HARTA YANG PALING BERHARGA

 



Oleh Mujianto, M.Pd.

 

Berbicara tentang harta, sebagian besar orang tertuju pada uang dan aset yang dimiliki. Seperti tanah, bangunan, kendaraan ataupun perhiasan.

Kebanyakan orang berlomba-lomba mencari pekerjaan yang baik dengan gaji yang tinggi, lalu punya ini dan itu, selain agar dikatakan berhasil, juga sebagai bentuk garansi kesuksesan yang diperjuangkan.
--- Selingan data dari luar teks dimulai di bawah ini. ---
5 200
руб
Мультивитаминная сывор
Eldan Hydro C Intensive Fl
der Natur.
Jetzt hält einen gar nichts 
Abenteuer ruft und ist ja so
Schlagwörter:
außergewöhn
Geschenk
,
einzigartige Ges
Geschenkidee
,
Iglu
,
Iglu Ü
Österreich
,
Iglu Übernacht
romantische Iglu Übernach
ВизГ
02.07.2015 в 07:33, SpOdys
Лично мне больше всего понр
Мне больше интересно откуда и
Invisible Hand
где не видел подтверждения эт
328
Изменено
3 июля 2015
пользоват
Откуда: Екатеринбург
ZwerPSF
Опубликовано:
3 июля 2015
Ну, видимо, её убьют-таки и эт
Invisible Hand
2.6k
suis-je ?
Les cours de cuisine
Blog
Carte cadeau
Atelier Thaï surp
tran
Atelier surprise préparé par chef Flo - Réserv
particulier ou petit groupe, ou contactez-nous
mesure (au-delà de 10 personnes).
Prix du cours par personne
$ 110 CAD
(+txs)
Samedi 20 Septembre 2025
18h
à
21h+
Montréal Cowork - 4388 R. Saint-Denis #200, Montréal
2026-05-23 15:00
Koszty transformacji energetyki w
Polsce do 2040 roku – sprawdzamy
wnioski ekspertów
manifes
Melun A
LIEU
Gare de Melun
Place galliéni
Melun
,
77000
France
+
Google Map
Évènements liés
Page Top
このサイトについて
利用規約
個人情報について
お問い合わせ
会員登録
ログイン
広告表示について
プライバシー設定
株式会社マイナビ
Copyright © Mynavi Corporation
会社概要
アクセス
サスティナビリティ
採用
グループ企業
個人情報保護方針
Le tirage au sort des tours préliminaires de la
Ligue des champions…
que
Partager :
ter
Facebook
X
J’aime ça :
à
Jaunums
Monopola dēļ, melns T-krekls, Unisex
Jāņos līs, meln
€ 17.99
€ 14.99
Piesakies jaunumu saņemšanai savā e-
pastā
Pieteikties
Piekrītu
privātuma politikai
Hal itu tidak salah, namun jika membuat seseorang menjadikan dunia sebagai poros kehidupan dan harta sebagai faktor kesuksesan yang sesungguhnya tentu itu keliru.
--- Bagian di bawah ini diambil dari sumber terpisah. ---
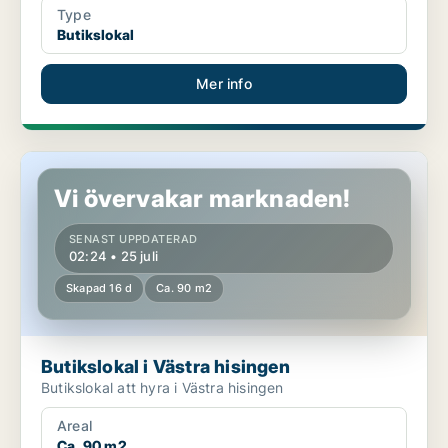
Type
Butikslokal
Mer info
Butikslokal i Västra hisingen
Vi övervakar marknaden!
SENAST UPPDATERAD
02:24 • 25 juli
Skapad 16 d
Ca. 90 m2
Butikslokal i Västra hisingen
Butikslokal att hyra i Västra hisingen
Areal
Ca. 90 m2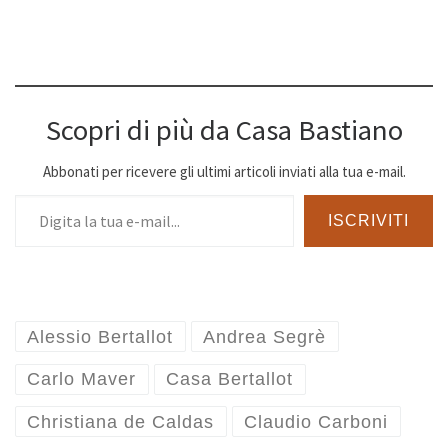
Scopri di più da Casa Bastiano
Abbonati per ricevere gli ultimi articoli inviati alla tua e-mail.
Digita la tua e-mail...
ISCRIVITI
Alessio Bertallot
Andrea Segrè
Carlo Maver
Casa Bertallot
Christiana de Caldas
Claudio Carboni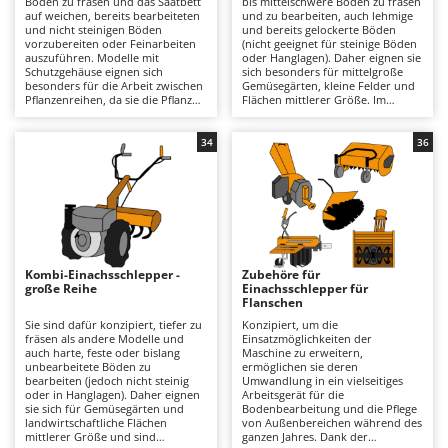
Boden zu fräsen und das Saatbett
bis mittelschwere Böden zu fräsen
Astscheren
Ambrogio Robot
auf weichen, bereits bearbeiteten
und zu bearbeiten, auch lehmige
und nicht steinigen Böden
und bereits gelockerte Böden
Atemschutzgeräte
Annovi Reverberi
vorzubereiten oder Feinarbeiten
(nicht geeignet für steinige Böden
auszuführen. Modelle mit
oder Hanglagen). Daher eignen sie
Schutzgehäuse eignen sich
sich besonders für mittelgroße
Aufroller für Olivennetze
ANTHBOT
besonders für die Arbeit zwischen
Gemüsegärten, kleine Felder und
Pflanzenreihen, da sie die Pflanzen
Flächen mittlerer Größe. Im
Aufschnittmaschinen
Archman
vor den Hackmessern schützen.
Vergleich zur leichten Serie bieten
Daher sind sie ideal für
sie eine kräftigere und
Auslegemulcher für Traktoren
Arco
Gemüsegärten und kleinere
gleichmäßigere Fräsleistung, mit
34
36
Grundstücke. Angetrieben von
besserer Bodenpenetration und
Äxte - Beile und Spalthammer
Ardes
einem 4-Takt-Benzinmotor eignen
höherer Arbeitsleistung. Sie
sie sich für hobbymäßige oder
zeichnen sich durch eine
Argo
semiprofessionelle Einsätze auf
Zahnradübertragung im Ölbad
B
kleineren Flächen sowie für
aus, die robuster ist als
Balkenmäher
Ariete
oberflächliche bis mitteltiefe
Riemenantriebe, sowie durch
Bodenbearbeitung. Die leichte
Getriebe mit 2+1 oder 3+3 Gängen,
Bandsägen
Artus
Bauweise erleichtert das
die eine an die
Manövrieren auch in engen
Bodenbedingungen angepasste
Kombi-Einachsschlepper -
Zubehöre für
Batterieladegeräte - Starthilfegeräte
Bereichen. Die Riemen- oder
Fahrgeschwindigkeit ermöglichen.
Attila
große Reihe
Einachsschlepper für
Zahnradübertragung sowie
Einige Modelle verfügen über eine
Flanschen
Getriebe mit 1+1 oder 2+1 Gängen
Fräse mit Schutzgehäuse, die
Baum- und Astscheren - manuell
Ausonia
sorgen für eine einfache und
speziell für Arbeiten zwischen
Sie sind dafür konzipiert, tiefer zu
Konzipiert, um die
sichere Bedienung. Sie eignen sich
Pflanzenreihen entwickelt wurde
fräsen als andere Modelle und
Einsatzmöglichkeiten der
Baumscheren - pneumatisch
Awelco
besonders für die saisonale
und die Pflanzen vor den
auch harte, feste oder bislang
Maschine zu erweitern,
Vorbereitung von Gemüsegärten,
Hackmessern schützt. Erhältlich
unbearbeitete Böden zu
ermöglichen sie deren
Baumstumpffräsen
sind jedoch nicht für schwere
mit 4-Takt-Benzin- oder
bearbeiten (jedoch nicht steinig
Umwandlung in ein vielseitiges
B
oder dauerhafte Einsätze gedacht.
Dieselmotor, eignen sie sich für
oder in Hanglagen). Daher eignen
Arbeitsgerät für die
Bindezangen - elektrisch
Baesso
Für den Betrieb ist die übliche
Einsätze vom Hobby- bis zum
sie sich für Gemüsegärten und
Bodenbearbeitung und die Pflege
Wartung eines 4-Takt-
professionellen Bereich und für
landwirtschaftliche Flächen
von Außenbereichen während des
Bodenfräsen für Traktor
Bahco
Benzinmotors erforderlich,
Bodenbearbeitung mittlerer Tiefe,
mittlerer Größe und sind
ganzen Jahres. Dank der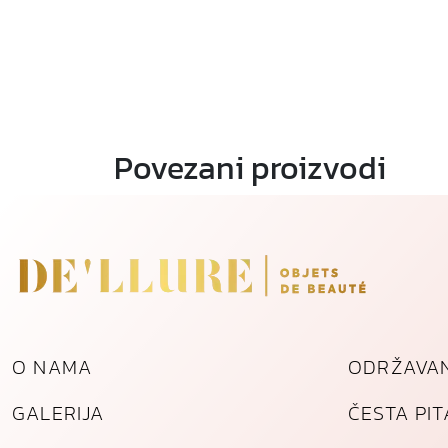
Povezani proizvodi
O NAMA
ODRŽAVAN
GALERIJA
ČESTA PI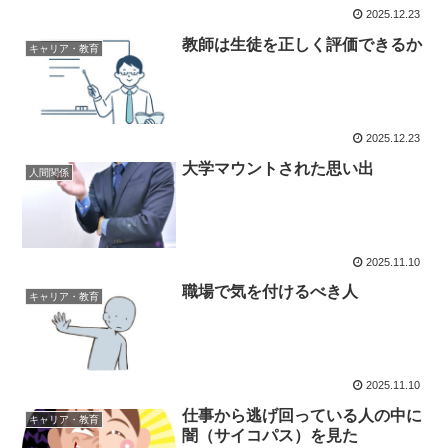
2025.12.23
教師は生徒を正しく評価できるか
キャリア・教育
2025.12.23
大学マウントされた思い出
人間関係
2025.11.10
職場で気を付けるべき人
キャリア・教育
2025.11.10
仕事から逃げ回っている人の中に
キャリア・教育
闇（サイコパス）を見た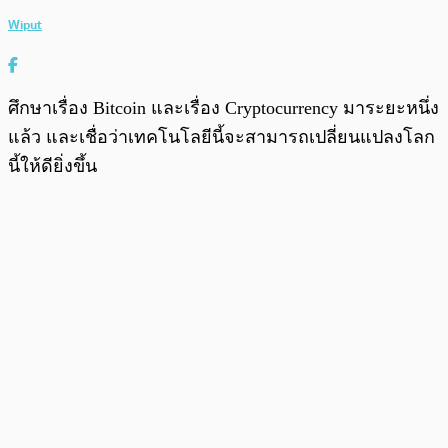
Wiput
ศึกษาเรื่อง Bitcoin และเรื่อง Cryptocurrency มาระยะหนึ่ง
แล้ว และเชื่อว่าเทคโนโลยีนี้จะสามารถเปลี่ยนแปลงโลก
นี้ให้ดียิ่งขึ้น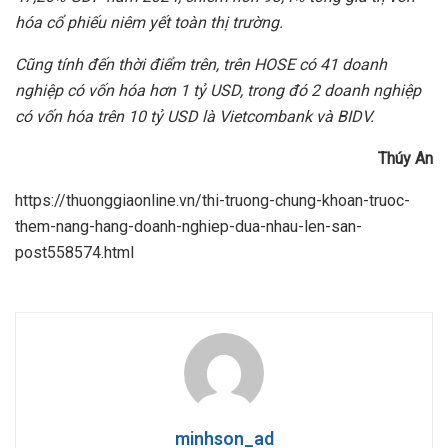
hóa c
ổ
phi
ế
u niêm y
ế
t toàn th
ị
tr
ườ
ng.
Cũng tính đ
ế
n th
ờ
i đi
ể
m trên, trên HOSE có 41 doanh
nghi
ệ
p có v
ố
n hóa h
ơ
n 1 t
ỷ
USD, trong đó 2 doanh nghi
ệ
p
có v
ố
n hóa trên 10 t
ỷ
USD là Vietcombank và BIDV.
Thúy An
https://thuonggiaonline.vn/thi-truong-chung-khoan-truoc-
them-nang-hang-doanh-nghiep-dua-nhau-len-san-
post558574.html
minhson_ad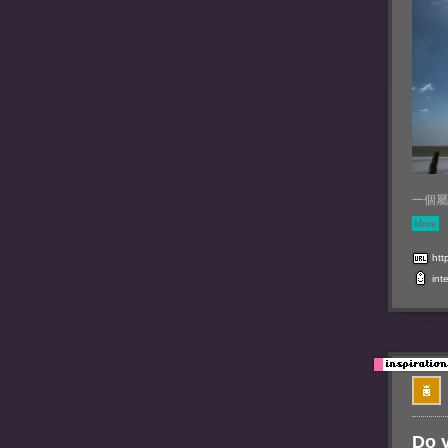
一個屬
More
htt
int
Do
Miskin belum tentu menemui kesengsaraan, kaya pun belum tentu mendapatkan kebahagiaan. Inilah salah satu kenyataan yang sering diabaikan.  
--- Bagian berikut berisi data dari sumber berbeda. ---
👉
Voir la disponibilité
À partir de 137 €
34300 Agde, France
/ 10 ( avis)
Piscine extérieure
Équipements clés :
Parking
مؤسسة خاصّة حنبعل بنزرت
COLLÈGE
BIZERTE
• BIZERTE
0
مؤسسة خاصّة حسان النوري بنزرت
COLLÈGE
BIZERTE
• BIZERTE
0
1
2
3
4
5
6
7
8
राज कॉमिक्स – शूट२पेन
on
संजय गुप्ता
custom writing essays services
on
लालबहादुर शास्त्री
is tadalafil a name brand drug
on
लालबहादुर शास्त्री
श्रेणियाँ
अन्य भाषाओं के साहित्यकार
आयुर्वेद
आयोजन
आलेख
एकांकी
Pemaknaan yang lebih mendalam tentang harta menunjukkan bahwa nilai sejatinya tidak selalu terletak pada hal-hal yang bisa dihitung atau disentuh. Harta sejati bisa berupa waktu, kesehatan, ilmu, keluarga atau hubungan yang bermakna tanpa tendensi dengan orang di sekitar kita.

Dalam kehidupan yang kompetitif ini, banyak orang menyadari bahwa kebahagiaan sejati justru berasal dari hal-hal yang tidak dapat dibeli. Ketika seseorang kehilangan kesehatan atau waktu bersama keluarga, barulah ia menyadari betapa berharganya hal-hal tersebut dibandingkan dengan kekayaan materi.

Dalam konteks spiritual, harta yang berharga adalah kedekatan seseorang dengan Tuhan dan kedamaian batin yang lahir dari kehidupan yang lurus. Banyak ajaran agama menekankan bahwa kekayaan duniawi bersifat fana, sementara amal baik, keikhlasan, dan keimanan adalah bekal sejati yang akan bertahan hingga akhirat. Maka dari itu, pemahaman tentang harta yang berharga membutuhkan refleksi yang jujur, apakah kita mengejar sesuatu yang benar-benar abadi, atau hanya terpaku pada kesenangan sesaat? Dengan memahami hal ini, manusia tidak akan salah dalam melangkah dalam mengisi hari-hari kehidupannya.

Salah satu penyesalan terbesar ketika manusia berada di alam kubur adalah ia baru menyadari bahwa ia tidak membawa apa-apa, tanpa membawa bekal. Harta yang ia usahakan dengan banting tulang tidak berdampak apa-apa untuk kehidupan setelah di dunia.. Yang salah bukan hartanya tetapi orientasi dan penggunaannya. Harta hanya dimaknai sebagai pemuas dahaga dunianya saja, tidak bernilai akhirat.

Pada sudut pandang sebagai orang tua, perlu disadari bahwa aset yang ia butuhkan adalah anak yang salih. Anak yang bekal ilmu agamanya memadai dan akan terus mendoakan orang tuanya. Dengan kesadaran ini, orang tua yang bijak tidak akan terlampau marah dan kecewa jika anak tak berhasil dalam karirnya, atau tidak disebut orang kaya di kampungnya.

Anak salih adalah harta, kesehatan adalah harta, dan waktu yang tersisa ini adalah harta. Janganlah bersedih, berbahagialah selalu untuk menyongsong kehidupan berikutnya!